Anyway, another famous French aphorist (also admired by Pushkin), Chamfort, has said:
"Le bonheur n'est pas chose aisee; il est tres difficile de le trouver en nous, et impossible de le trouver ailleurs."
(Happiness is not an easy thing; it is difficult to find in ourselves and it is impossible to find elsewhere.)
"Chose University in England", where Van's fathers had also gone, can thus be interpreted as "the University of Happiness".
But how can it be linked to Cambidge? Towards the end of Part I, Chapter 35, there is a long and rather dark sentence, which in part reads: "The asses... can bray ailleurs, ailleurs, ailleurs (the English word wouldn't supply the onomatopoeic element; old Veen is kind)..."

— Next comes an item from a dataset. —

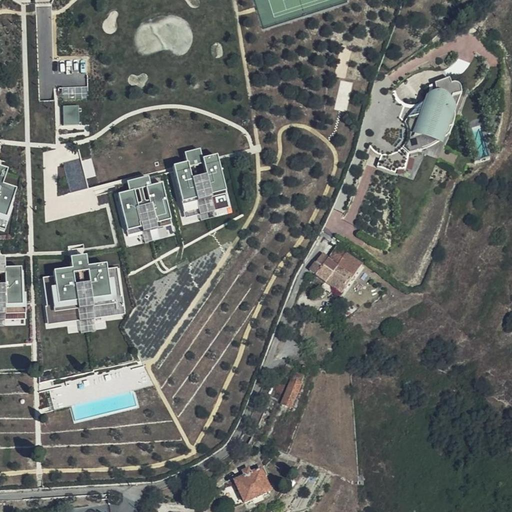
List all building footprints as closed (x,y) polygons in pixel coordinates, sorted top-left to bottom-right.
[(392,88),(372,149),(383,154),(382,157),(378,168),(396,175),(398,171),(406,171),(411,155),(420,154),(429,150),(437,146),(445,140),(450,133),(463,93),(460,92),(461,89),(461,86),(457,82),(452,83),(450,77),(432,84),(432,93),(428,101),(420,106),(412,108),(405,107),(398,103),(393,96),(392,88)] [(80,124),(79,106),(64,106),(65,125),(80,124)] [(202,160),(200,150),(185,154),(187,163),(173,167),(186,218),(229,207),(216,157),(202,160)] [(63,162),(71,192),(89,188),(81,158),(63,162)] [(0,168),(0,227),(4,229),(17,190),(3,185),(8,171),(0,168)] [(150,187),(148,178),(127,183),(130,193),(118,196),(128,236),(171,225),(161,184),(150,187)] [(328,259),(329,257),(335,249),(328,244),(321,254),(328,259)] [(308,273),(324,285),(326,282),(345,256),(335,249),(329,257),(335,261),(332,266),(325,261),(324,258),(320,256),(314,263),(308,273)] [(326,282),(324,285),(340,296),(348,286),(361,267),(345,256),(326,282)] [(5,269),(4,258),(0,257),(0,306),(22,306),(21,269),(5,269)] [(87,268),(86,257),(72,259),(73,270),(54,272),(55,276),(43,278),(47,306),(46,306),(48,324),(125,313),(122,297),(120,297),(116,268),(107,270),(106,265),(87,268)] [(340,296),(324,285),(320,291),(336,302),(340,296)] [(290,407),(303,376),(294,372),(281,403),(290,407)] [(264,430),(276,402),(268,398),(257,427),(264,430)] [(251,474),(246,476),(236,481),(245,502),(271,491),(261,469),(251,474)]
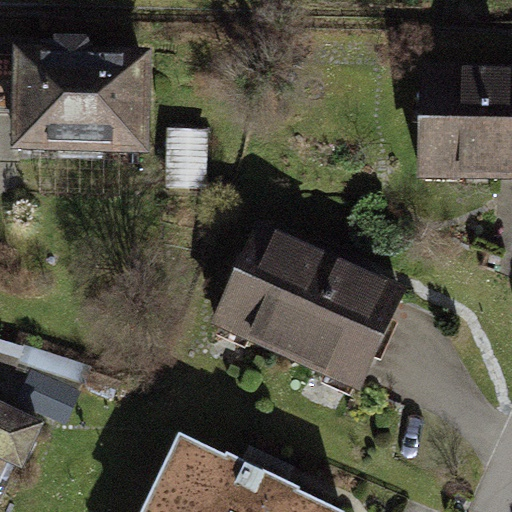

The French word (which means "elsewhere" and is used by Chamfort in his aphorism) is preceded by "can bray" evoking onomatopoeically Cambridge; moreover, there are "bridges" further in that sentence. Let me also note, that "the English word" in parenthesis may refer not only to "elsewhere", but, covertly, to the English counterpart of the French word chose which, I suspect, has more pronounced sexual connotations (cf. la force de choses), than the English "thing", and is therefore chosen for the name of Van's University. Note that the sentence in question (like the whole chapter) deals with sexual matters.
If I'm right in my conjecture, the whole is a monstrous pun, but isn't ADA, with all its multilingual rainbows and multi-colored allusions, a monstrous novel, which only a mad person could have undertaken to translate into his native idiom? Anyway, let a mad commentator make one last minor note:
Champfort's aphorism, quoted above, is chosen by Arthur Schopenhauer (1788-1860) for the epigraph to his book Aphorismen zur Lebensweisheit (1851; if I'm not mistaken, it was translated into English as two books, The Wisdom of Life and Cousels and Maxims). This book was not only known to Nabokov, but is clearly alluded to in ADA (see my little piece "Amor's Poisoned Arrows" on duels and venereal disease in ADA, about to appear, edited and corrected by maitres of Nabokov scholarship, in one of the next issues of The Nabokovian).